Figure 2.1: Bias-adjusted risk ratio for different assumed selection probabilities
The bias-adjusted risk ratios ranged from 1.65 to 1.80 (Figure 2.1), indicating robustness of the point estimate to selection bias under the given assumptions. We can likewise calculate bias-adjusted estimates for the lower bound of the confidence interval.

Figure 2.2: Bias-adjusted risk ratio for lower bound of 95% confidence interval for different assumed selection probabilities
2.2 E-values for unmeasured confounding
In a cohort study conducted in electronic health records investigating the association between proton pump inhibitors, relative to H2 receptor antagonists, and all-cause mortality, investigators found that individuals were at higher risk of death (covariate-adjusted hazard ratio [HR] 1.38, 95% CI 1.33-1.44).(Brown et al. 2021) However, it was considered that there may be unmeasured confounding due to differences in frailty between individuals prescribed proton pump inhibitors.

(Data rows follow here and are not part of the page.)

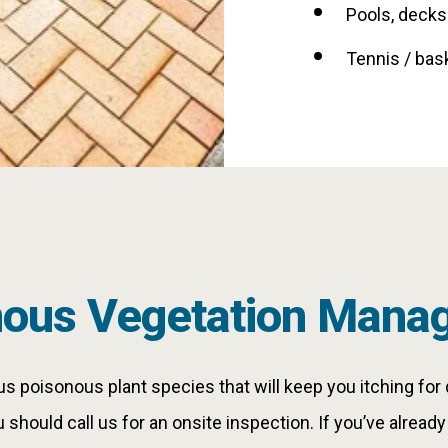
Pools, decks
Tennis / bas
nous Vegetation Mana
 poisonous plant species that will keep you itching for 
u should call us for an onsite inspection. If you’ve alread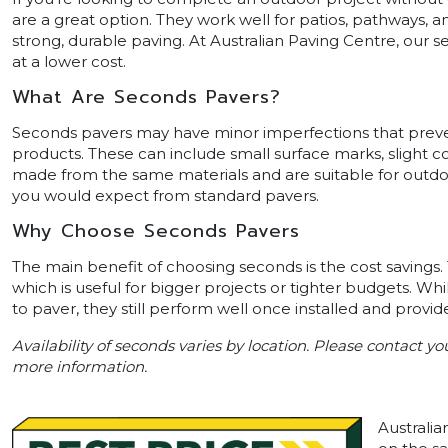
are a great option. They work well for patios, pathways, a
strong, durable paving. At Australian Paving Centre, our s
at a lower cost.
What Are Seconds Pavers?
Seconds pavers may have minor imperfections that preven
products. These can include small surface marks, slight col
made from the same materials and are suitable for outdoo
you would expect from standard pavers.
Why Choose Seconds Pavers
The main benefit of choosing seconds is the cost savings. 
which is useful for bigger projects or tighter budgets. W
to paver, they still perform well once installed and provide
Availability of seconds varies by location. Please contact y
more information.
Australia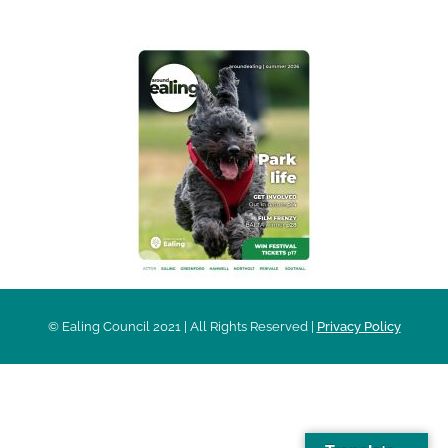
© Ealing Council 2021 | All Rights Reserved |
Privacy Policy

The prevalence of the unmeasured confounder was not known in either exposure group, and therefore rather than use bias formulas, an E-value was calculated.(Ding and VanderWeele 2016)

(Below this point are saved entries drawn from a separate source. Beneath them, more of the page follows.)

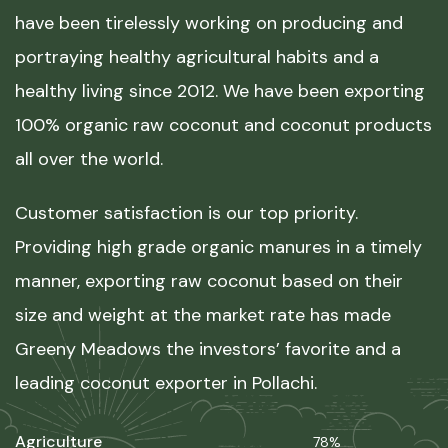
have been tirelessly working on producing and
portraying healthy agricultural habits and a
healthy living since 2012. We have been exporting
100% organic raw coconut and coconut products
all over the world.
Customer satisfaction is our top priority.
Providing high grade organic manures in a timely
manner, exporting raw coconut based on their
size and weight at the market rate has made
Greeny Meadows the investors’ favorite and a
leading coconut exporter in Pollachi.
Agriculture
78%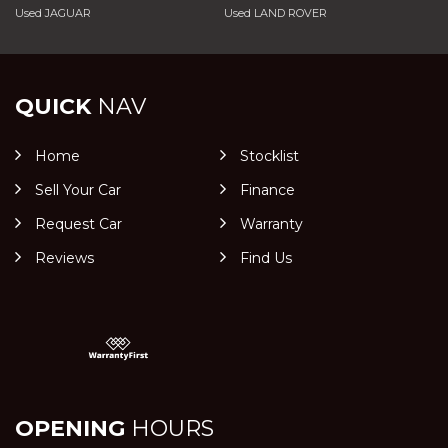
Used JAGUAR
Used LAND ROVER
QUICK
NAV
Home
Stocklist
Sell Your Car
Finance
Request Car
Warranty
Reviews
Find Us
OPENING
HOURS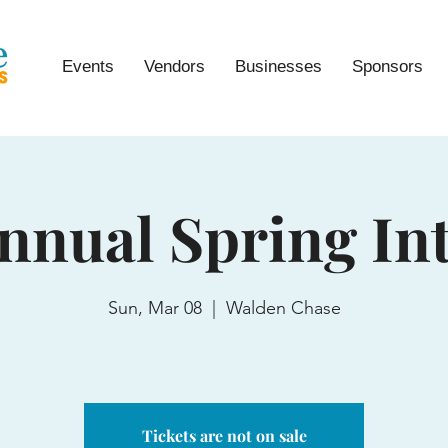
Events
Vendors
Businesses
Sponsors
nnual Spring In
Sun, Mar 08
  |  
Walden Chase
Tickets are not on sale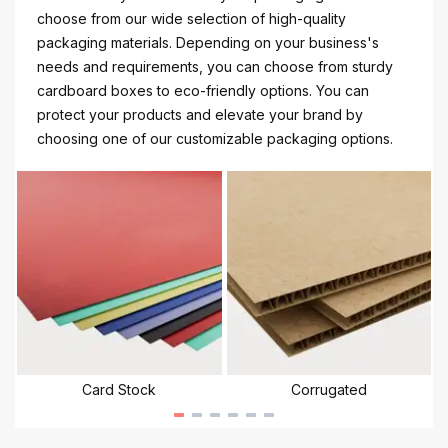
choose from our wide selection of high-quality
packaging materials. Depending on your business's
needs and requirements, you can choose from sturdy
cardboard boxes to eco-friendly options. You can
protect your products and elevate your brand by
choosing one of our customizable packaging options.
Card Stock
Corrugated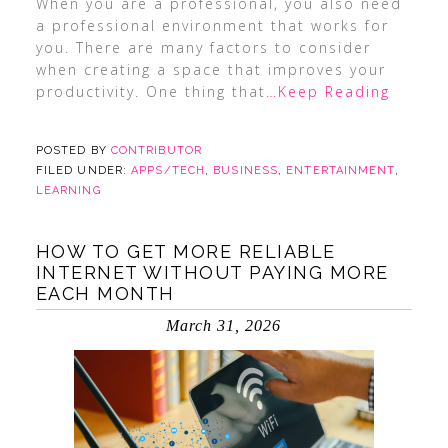
When you are a professional, you also need
a professional environment that works for
you. There are many factors to consider
when creating a space that improves your
productivity. One thing that
…Keep Reading
POSTED BY
CONTRIBUTOR
FILED UNDER:
APPS/TECH
,
BUSINESS
,
ENTERTAINMENT
,
LEARNING
HOW TO GET MORE RELIABLE
INTERNET WITHOUT PAYING MORE
EACH MONTH
March 31, 2026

Given the outcome was rare, the E-value method can be applied to the hazard ratio.
\[ \text{E-value} = RR_{Obs} + \sqrt{RR_{Obs}(RR_{Obs} -1)} \]
We can use the EValue package to calculate E-Values.
# load EValue package and ggplotify
library(EValue)
#Calculate E-values
evalues.HR(est=1.38, lo=1.33, hi=1.44, rare=TRUE) %>% knitr::kable()
point | lower | upper | |
---|---|---|---|
RR | 1.380000 | 1.330000 | 1.44 |
E-values | 2.104155 | 1.992495 | NA |
And we can use bias_plot from the EValue package to display an E-value plot.

Figure 2.3: E-value plot for point estimate
The E-value for the point estimate was 2.10 and for the lower bound of the point estimate was 1.99. This represents the minimum strength of association that an unmeasured confounder would need to have with either exposure or outcome to reduce the hazard ratio to the null (i.e. 1). An unmeasured confounder with strength of association with exposure and outcome below the line in the plot could not possibly explain, on its own, the observed association.
Risk ratios between frailty and mortality >2 have been observed in the literature, and as such we could not rule out unmeasured confounding as a possible explanation for findings based on the E-value. However, as we did not specify prevalence of an unmeasured confounder, we cannot say whether such confounding was likely to account for the observed association. There may also have been additional unmeasured or partially measured confounders contributing to the observed association.
2.3 Probabilistic bias analysis for misclassification
In a cohort study of pregnant women conducted using insurance claims data, the observed covariate-adjusted risk ratio for the association between antidepressant use and congenital cardiac defects, was 1.02 (95% CI, 0.90-1.15).(Huybrechts et al. 2014) Some misclassification of the outcome, congenital cardiac malformation was anticipated. Therefore, probabilistic bias analysis was carried out.(Fox, Lash, and Greenland 2005) Code is not provided for this analysis, which was carrier out using SAS and participant record-level data (see sensmac macro for a SAS program to conduct this analysis).

Figure 2.4: Triangular distribution for sensitivity
Positive predictive values estimated in a validation study were used to specify distributions of values for the bias parameters of sensitivity and specificity. Investigators chose triangular distributions for sensitivity and specificity (Figure 2.4).
Values were repeatedly sampled at random 1,000 times from these distributions and these sampled values were used to calculate a distribution of bias-adjusted estimates. The median bias-adjusted estimate was 1.06 with 95% simulation interval 0.92-1.22.